Oplatki (or oplatek) wafers are a popular, family-centered Christmas tradition enjoyed by families from Eastern Europe. The Oplatki tradition originated in Poland during the early days of Christianity. This Christmas custom began with a simple white wafer baked from flour and water. Today, Oplatki wafers are very thin with a look and feel not unlike the Communion host. Each wafer is rectangular in shape with a Christmas image pressed into them, such as the Nativity, the Star of Bethlehem, or the Holy Family.
The name "oplatki" or "oplatek" may vary depending on whether the tradition is being observed by families with a Polish, Slovak or Lithuanian background. It is also sometimes called "Angel Bread" which is English translation. In America the tradition is simply called "Christmas Wafers". Whatever the country, many nationalities have come to love this warm and wonderful Christian tradition.
The Christmas wafer tradition began because the word Bethlehem means "House of Bread." The breaking of bread has long been a sign of charity, unity, and friendship in many cultures. The Oplatki reminds us of this symbol of communion common to humanity, as well as in a fuller way the Eucharistic meal that Catholics participate in at each Mass. Just as we share in the Eucharist as one family in Christ and receive Christ's love through the Eucharist, the Oplatki wafer allows for one's family to come together and share the love they have for one another.
The Oplatki Christmas tradition, as it is commonly celebrated in the home, goes something like this: Just before the Christmas Eve meal the entire family will gather around the table with the Christmas wafer. Generally the eldest member of the family, usually the father or mother, will begin the ritual by breaking off a piece of the wafer and passing it to another family member while giving a blessing. This blessing can simply consist of what you desire for your loved one in the upcoming year - whether it be good health, growth in God's grace, or happiness. It can also be a request for forgiveness and a desire for reconciliation. The Christmas wafer is then passed from person to person around the table until all have had a piece and all have been given blessings. Each person then consumes their piece of the Oplatek in a special display of love and solidarity between the whole family.
Friends of the family or other guests can also be invited to join in this Christmas tradition. The purpose of this act is primarily to express ones unconditional love and forgiveness for one another. This tradition can vary slightly depending on the nationality, or the celebration may be made more elaborate by including more symbolism, but this is generally the foundational idea.

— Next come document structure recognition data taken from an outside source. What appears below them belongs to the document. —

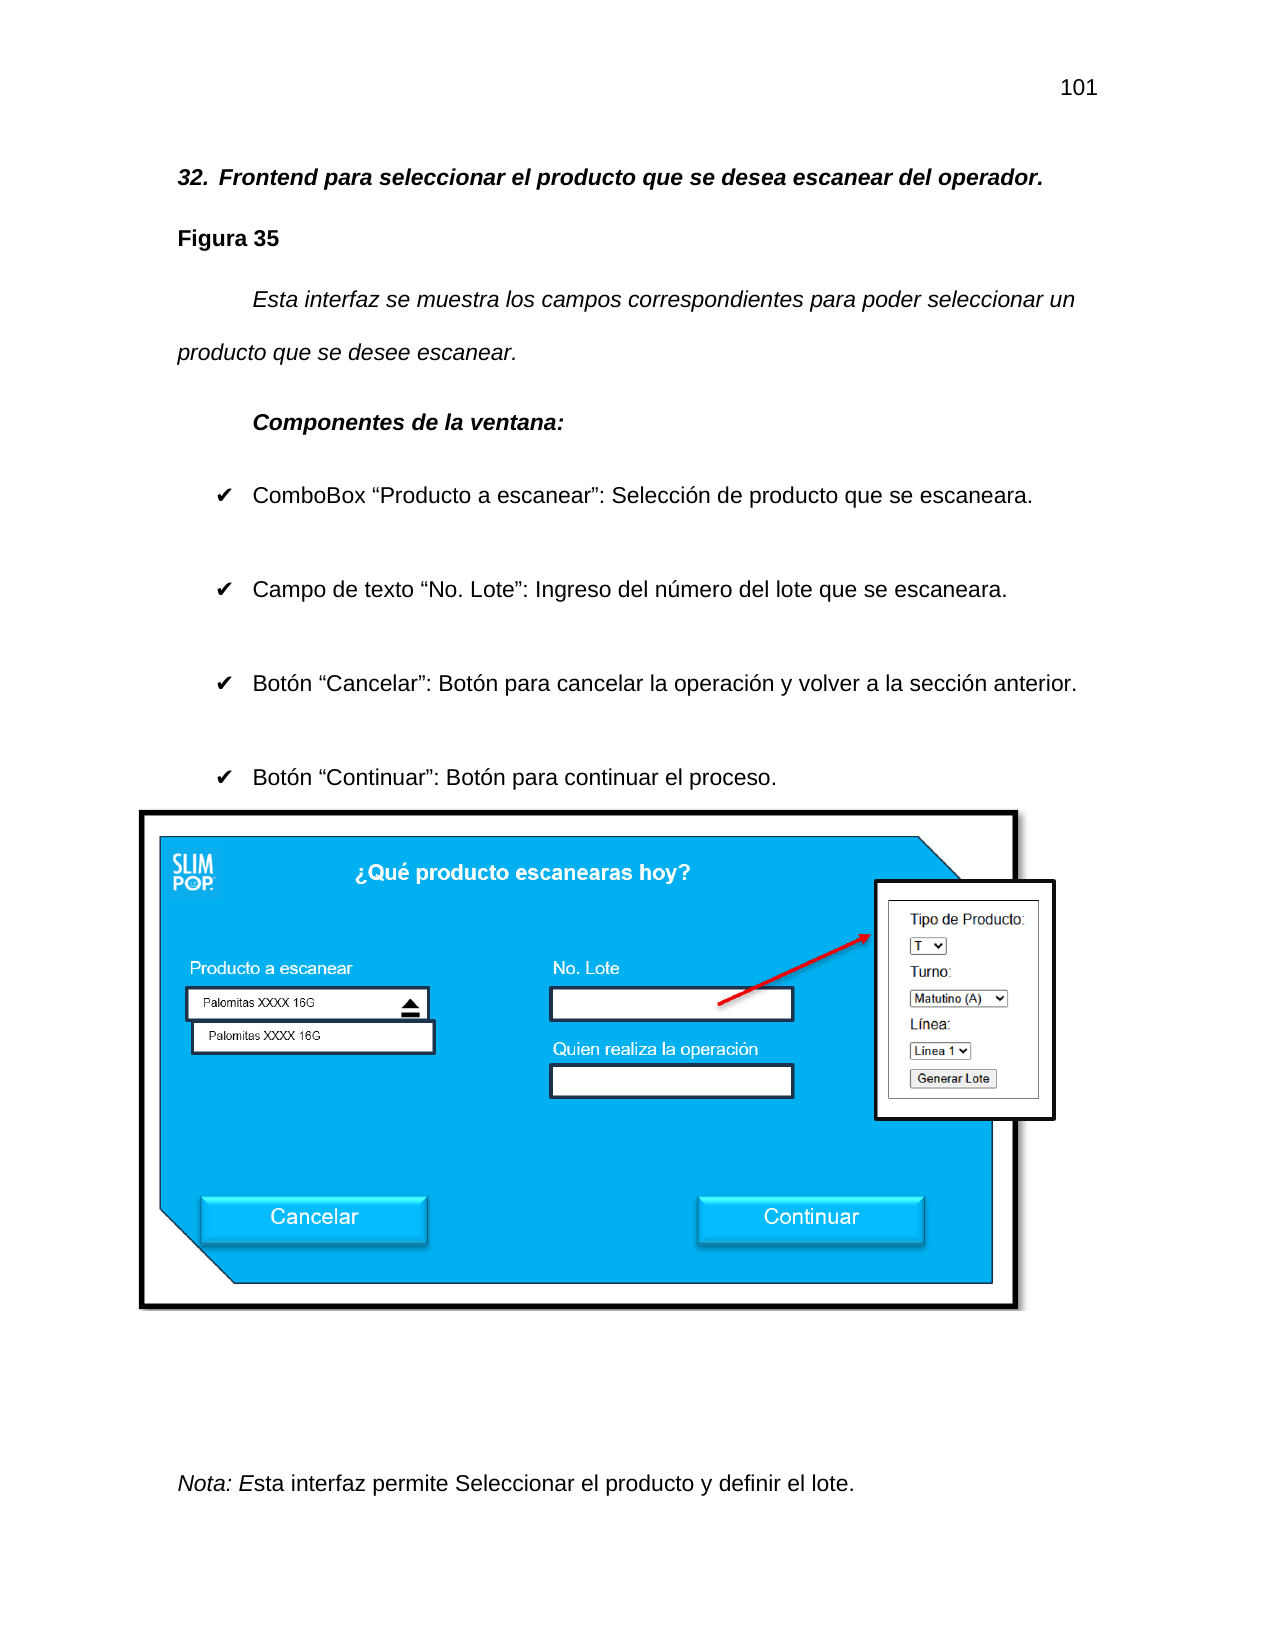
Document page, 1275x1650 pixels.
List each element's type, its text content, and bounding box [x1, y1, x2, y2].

list Botón “Continuar”: Botón para continuar el proceso. [215, 751, 1098, 798]
list Campo de texto “No. Lote”: Ingreso del número del lote que se escaneara. [215, 563, 1098, 611]
text Nota: Esta interfaz permite Seleccionar el producto y definir el lote. [177, 1470, 1098, 1496]
text Esta interfaz se muestra los campos correspondientes para poder seleccionar un producto que se desee escanear. [177, 286, 1098, 366]
subtitle Componentes de la ventana: [177, 408, 1098, 435]
list ComboBox “Producto a escanear”: Selección de producto que se escaneara. [215, 469, 1098, 517]
picture [137, 808, 1059, 1311]
subtitle Frontend para seleccionar el producto que se desea escanear del operador. [177, 164, 1098, 191]
list Botón “Cancelar”: Botón para cancelar la operación y volver a la sección anterior. [215, 657, 1098, 704]
title Figura 35 [177, 225, 1098, 252]
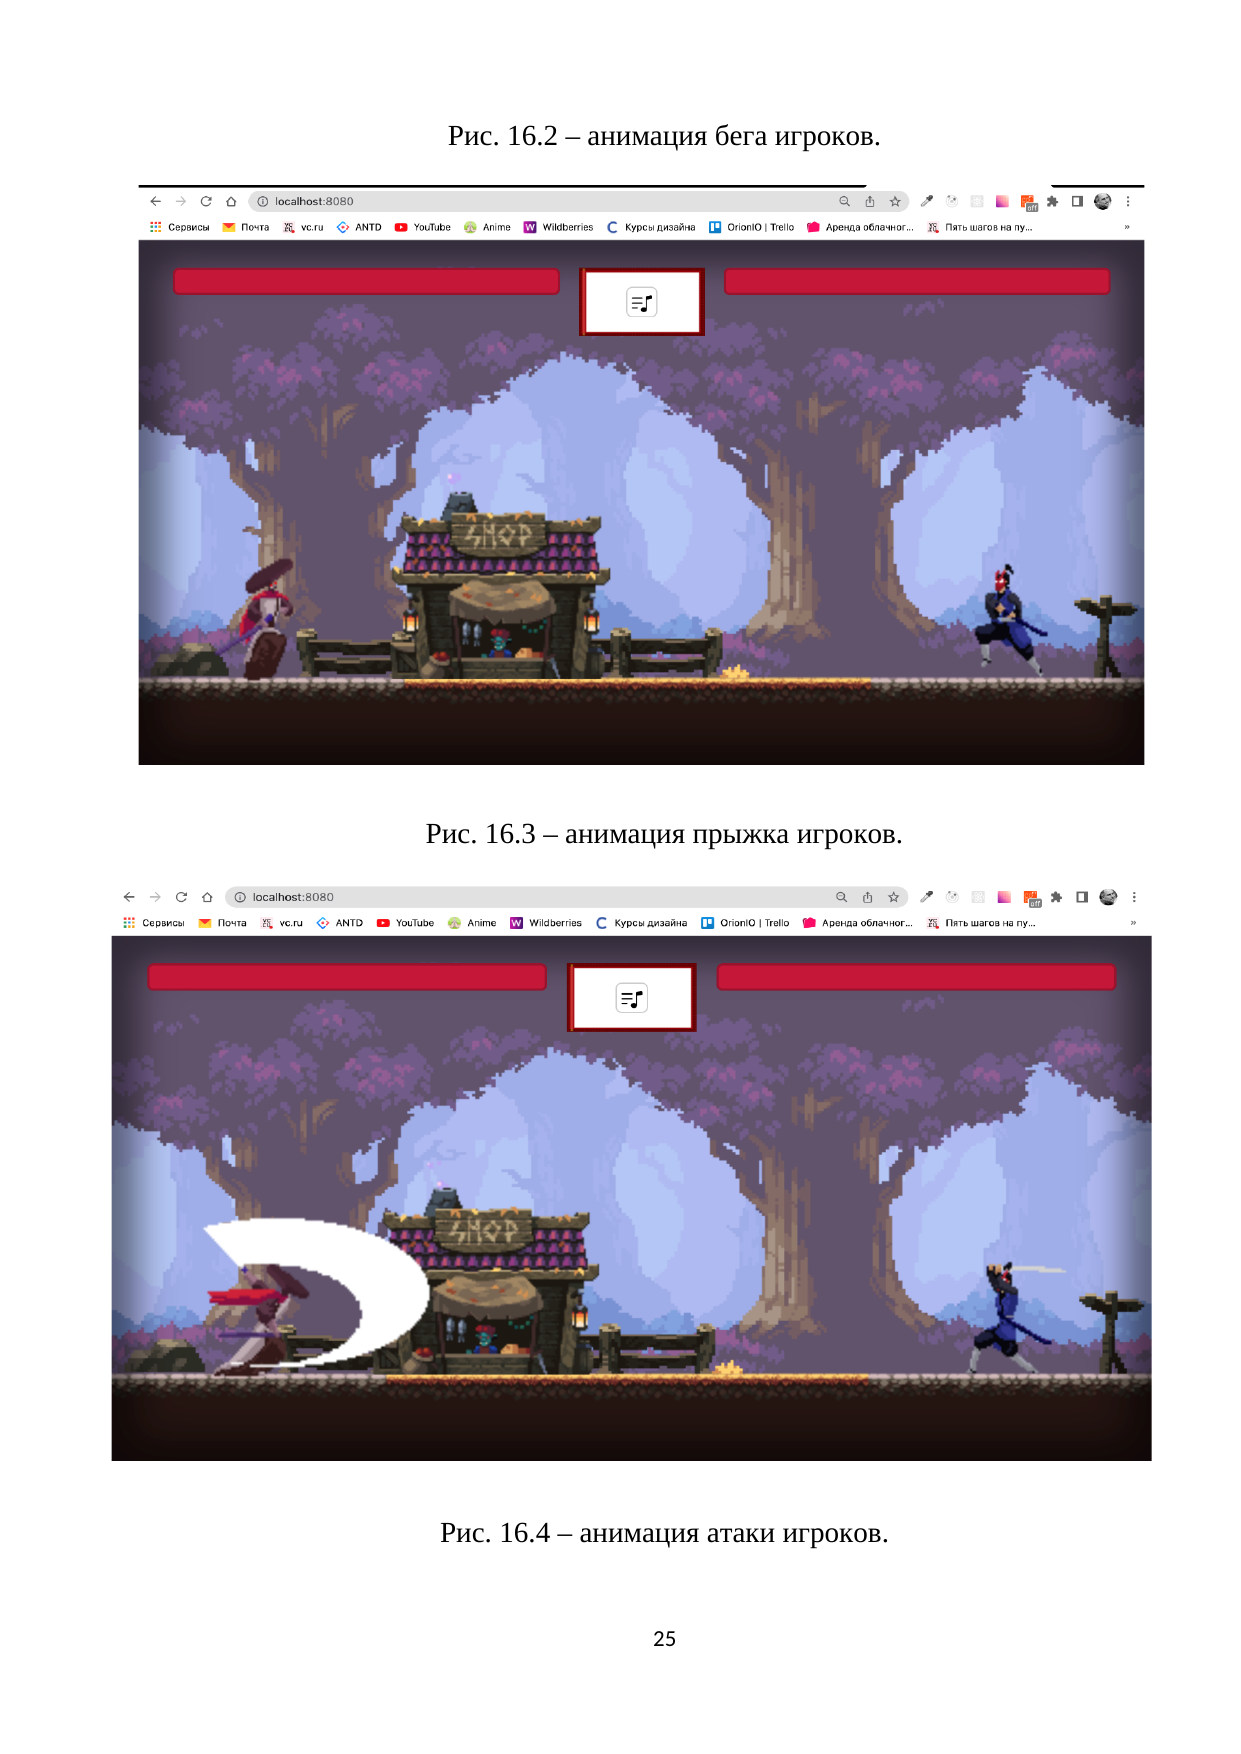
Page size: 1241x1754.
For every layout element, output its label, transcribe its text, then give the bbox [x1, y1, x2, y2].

text Рис. 16.4 – анимация атаки игроков. [177, 1515, 1152, 1549]
picture [138, 185, 1145, 765]
text Рис. 16.2 – анимация бега игроков. [177, 118, 1152, 152]
picture [111, 883, 1152, 1461]
text Рис. 16.3 – анимация прыжка игроков. [177, 817, 1152, 850]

If you have family and friends who live far away or overseas, the Christmas wafer is an excellent way to reach out to them and let them know they are loved and missed and still are an integral part of the family or group. The Oplatki wafers are so thin and surprisingly sturdy that they can be carefully mailed in a Christmas card without breaking. Today, many also purchase oplatek wafers to share among a special group of friends, such as friends from church or friends from the classroom. You can even send several Oplatki wafers to your friends and family members so that they can enjoy the tradition with those who are special to them.
However you incorporate the Oplatek tradition into your family, it is sure to be a wonderful way to celebrate the Christmas spirit: peace, love, joy, and goodwill.